My understanding of the dracut change (in dracut-013-19.fc16) was that instead of relying on scsi_wait_scan it would run mdadm incrementally until the array can be started. This doesn't mean the array is complete, however, and arguably there isn't any way to know if the array is ever going to complete. Consider the case of a RAID6: the array is startable with N-2 drives, but it isn't complete until N drives. Do you start it at N-2? Do you wait for N (what is a drive is missing?) Do you wait for N but time out after some time T if you have at least N-2 drives available?
For the record: I have verified that the system can boot even with one drive physically removed.

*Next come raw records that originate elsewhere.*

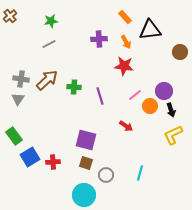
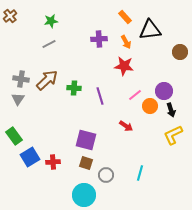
green cross: moved 1 px down
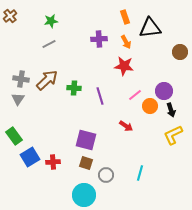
orange rectangle: rotated 24 degrees clockwise
black triangle: moved 2 px up
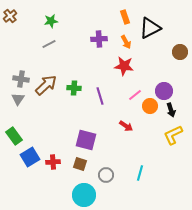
black triangle: rotated 20 degrees counterclockwise
brown arrow: moved 1 px left, 5 px down
brown square: moved 6 px left, 1 px down
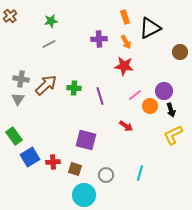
brown square: moved 5 px left, 5 px down
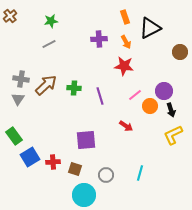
purple square: rotated 20 degrees counterclockwise
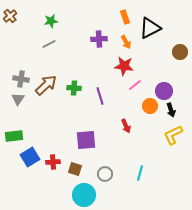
pink line: moved 10 px up
red arrow: rotated 32 degrees clockwise
green rectangle: rotated 60 degrees counterclockwise
gray circle: moved 1 px left, 1 px up
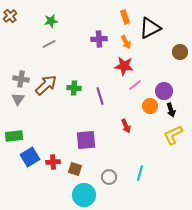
gray circle: moved 4 px right, 3 px down
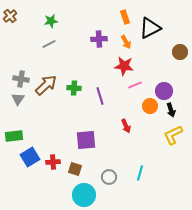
pink line: rotated 16 degrees clockwise
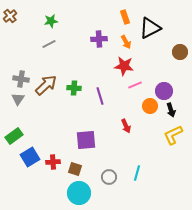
green rectangle: rotated 30 degrees counterclockwise
cyan line: moved 3 px left
cyan circle: moved 5 px left, 2 px up
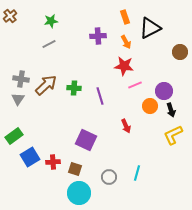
purple cross: moved 1 px left, 3 px up
purple square: rotated 30 degrees clockwise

mdadm arrays now start as soon as possible in a state called auto-read-only. This state will not dirty the array unless the filesystem above initiates a write. In this way, we keep the array clean until the last possible minute, and if no final drives have shown up by the time the file system finally starts issuing writes, then we go ahead and switch to read-write mode and treat the array as degraded. As a practical matter, since udev processes events sequentially during boot up, we generally have all of our devices before the filesystem ever writes to the device (this is because the queued up device events are generally before the queued up filesystem available udev event, although this behavior is not guaranteed). However, in the event that the device goes live before all devices are present, and you want to minimize resync time, then I suggest you add a bitmap to the device as that will limit resyncs to just those sections of drives that were dirtied prior to the drive being readded. This can reduce resync times from days on huge arrays to just minutes. It does, however, come at the cost of some small overhead and latency on write requests.

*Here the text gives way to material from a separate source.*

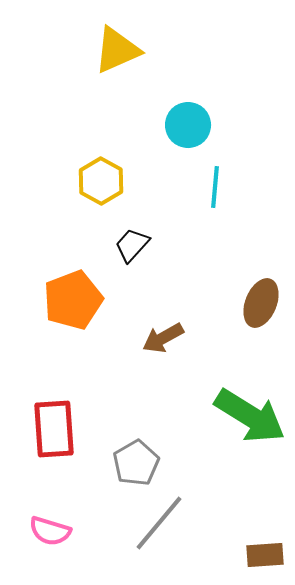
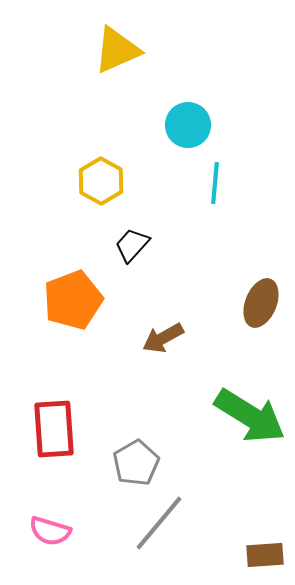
cyan line: moved 4 px up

dracut-013-19.fc16 has been pushed to the Fedora 16 stable repository. If problems still persist, please make note of it in this bug report.
This fix as currently implemented is NOT SAFE. I just had an array failure because of this -- dracut brought up the array with 3 drives (insufficient for making the disk operate, as this is a RAID-6 with 6 drives) and now the kernel refuse to load the rest of the drives as their serial numbers don't match. mdadm --assemble --force seems to work, and I'm hoping for minimal loss of actual content, but in effect this "fix" has promoted a boot failure into a data loss event.
There should be no data loss, but there also shouldn't have been an event counter update. Can you elaborate on dracut bringing the raid array up with three devices please? What happened afterwards, did the machine attempt to continue booting up, was it power cycled, how did you end up getting to the point that the drives no longer saw each other as in sync? If you could relay the entire sequence of events, starting from the last time the machine was shut down until you issued the --assemble --force, that would be most helpful.
This is what I *know* of the sequence: - The machine went down for a kernel update on Feb 4. - The machine never came back on. I incorrectly guessed that this was due to an SELinux relabel. - I didn't have a console on the machine, so I reset it after about 24 hours. - When it didn't come back online after several hours, I attached a monitor, and found that it was sitting at the dracut shell, with three drives pulled into /dev/md1 and /dev/md3. Oddly enough /dev/md2 (on the same drives) was correctly assembled.